Previously released 2000 Census figures indicate that more than 400,000 people around the nation identified themselves as part-Hawaiian, with combined Asian and Hawaiian representing the most prevalent mix. In Hawai'i, 282,667 people identified themselves as all or part Hawaiian.

In coming months, the Census Bureau expected to release more details on those who identified as part-Hawaiian. It is then that Hawaiian-rights advocates such as Office of Hawaiian Affairs Chairwoman Haunani Apoliona, a member of the Census Bureau's Advisory Committee on the Native Hawaiian and Other Pacific Islanders Populations, expect to get a more accurate sense of the scope of the Hawaiian community.
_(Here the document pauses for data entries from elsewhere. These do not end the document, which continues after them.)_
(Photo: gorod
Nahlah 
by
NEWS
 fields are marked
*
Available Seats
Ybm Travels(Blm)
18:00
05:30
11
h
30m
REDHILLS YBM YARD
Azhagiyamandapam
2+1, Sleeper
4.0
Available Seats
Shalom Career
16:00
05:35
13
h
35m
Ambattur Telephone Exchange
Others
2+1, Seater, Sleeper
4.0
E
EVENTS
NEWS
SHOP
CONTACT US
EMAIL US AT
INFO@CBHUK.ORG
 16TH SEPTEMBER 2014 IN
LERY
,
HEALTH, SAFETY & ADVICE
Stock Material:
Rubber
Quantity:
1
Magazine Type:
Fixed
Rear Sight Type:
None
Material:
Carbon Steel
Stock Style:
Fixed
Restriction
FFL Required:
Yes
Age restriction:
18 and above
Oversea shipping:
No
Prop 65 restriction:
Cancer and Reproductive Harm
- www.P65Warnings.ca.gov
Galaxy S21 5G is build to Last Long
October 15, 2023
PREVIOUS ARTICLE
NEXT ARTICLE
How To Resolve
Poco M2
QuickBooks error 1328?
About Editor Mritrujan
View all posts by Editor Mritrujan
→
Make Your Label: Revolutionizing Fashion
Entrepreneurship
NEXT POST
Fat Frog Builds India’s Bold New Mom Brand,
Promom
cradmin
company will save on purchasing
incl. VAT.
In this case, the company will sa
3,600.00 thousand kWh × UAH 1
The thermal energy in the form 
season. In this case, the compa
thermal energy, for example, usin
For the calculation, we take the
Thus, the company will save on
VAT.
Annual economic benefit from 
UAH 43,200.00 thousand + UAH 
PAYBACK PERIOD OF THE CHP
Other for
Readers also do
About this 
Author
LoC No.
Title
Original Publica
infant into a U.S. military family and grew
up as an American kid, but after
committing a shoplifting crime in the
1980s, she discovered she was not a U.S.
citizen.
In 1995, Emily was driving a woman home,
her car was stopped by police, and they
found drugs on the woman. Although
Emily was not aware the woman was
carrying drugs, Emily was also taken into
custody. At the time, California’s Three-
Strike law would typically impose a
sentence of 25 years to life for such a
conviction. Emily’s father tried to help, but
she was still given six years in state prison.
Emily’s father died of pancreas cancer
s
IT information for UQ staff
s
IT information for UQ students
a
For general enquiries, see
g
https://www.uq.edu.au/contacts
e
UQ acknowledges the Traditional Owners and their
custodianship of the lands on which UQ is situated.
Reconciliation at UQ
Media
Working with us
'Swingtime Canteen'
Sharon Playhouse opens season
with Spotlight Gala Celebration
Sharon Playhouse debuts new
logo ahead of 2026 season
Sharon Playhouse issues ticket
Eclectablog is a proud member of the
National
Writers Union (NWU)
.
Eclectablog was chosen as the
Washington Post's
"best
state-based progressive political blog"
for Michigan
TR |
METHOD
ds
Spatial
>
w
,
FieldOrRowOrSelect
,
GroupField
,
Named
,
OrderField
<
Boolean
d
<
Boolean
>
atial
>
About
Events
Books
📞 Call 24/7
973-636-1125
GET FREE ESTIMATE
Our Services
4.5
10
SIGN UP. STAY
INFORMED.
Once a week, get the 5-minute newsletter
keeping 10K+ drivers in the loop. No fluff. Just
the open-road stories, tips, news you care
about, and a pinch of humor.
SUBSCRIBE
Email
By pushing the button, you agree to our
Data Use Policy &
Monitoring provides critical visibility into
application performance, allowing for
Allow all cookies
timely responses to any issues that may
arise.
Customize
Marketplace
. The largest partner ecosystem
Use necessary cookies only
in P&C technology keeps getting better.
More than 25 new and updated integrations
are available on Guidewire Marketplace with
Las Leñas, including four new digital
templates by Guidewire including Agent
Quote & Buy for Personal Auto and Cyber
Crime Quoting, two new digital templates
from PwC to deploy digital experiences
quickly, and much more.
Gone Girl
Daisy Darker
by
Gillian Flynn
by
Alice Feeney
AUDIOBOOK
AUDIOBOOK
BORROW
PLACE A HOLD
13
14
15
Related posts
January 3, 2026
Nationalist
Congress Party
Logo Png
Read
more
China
Census figures are used to draw up political boundaries, distribute more than $185 billion a year in federal dollars among states and communities, enforce civil rights protections and administer programs.

In Hawai'i, Native Hawaiians have been undercounted for various reasons. Some live in remote rural areas. Others are mistrustful of contact with the government or, if they are Hawaiian nationalists, do not consider themselves "American."

Moreover, until last year, Hawaiians were grouped with Asians and Pacific Islanders, which resulted in many Hawaiians marking the "other" box.

That changed with the 2000 Census introduction of a separate "Native Hawaiian and other Pacific Islander" category, which includes a Native Hawaiian subcategory.

The classification was championed by the Hawai'i Working Group, countering a recommendation of the federal Office of Management and Budget to keep Hawaiians grouped in with Asians and Pacific Islanders.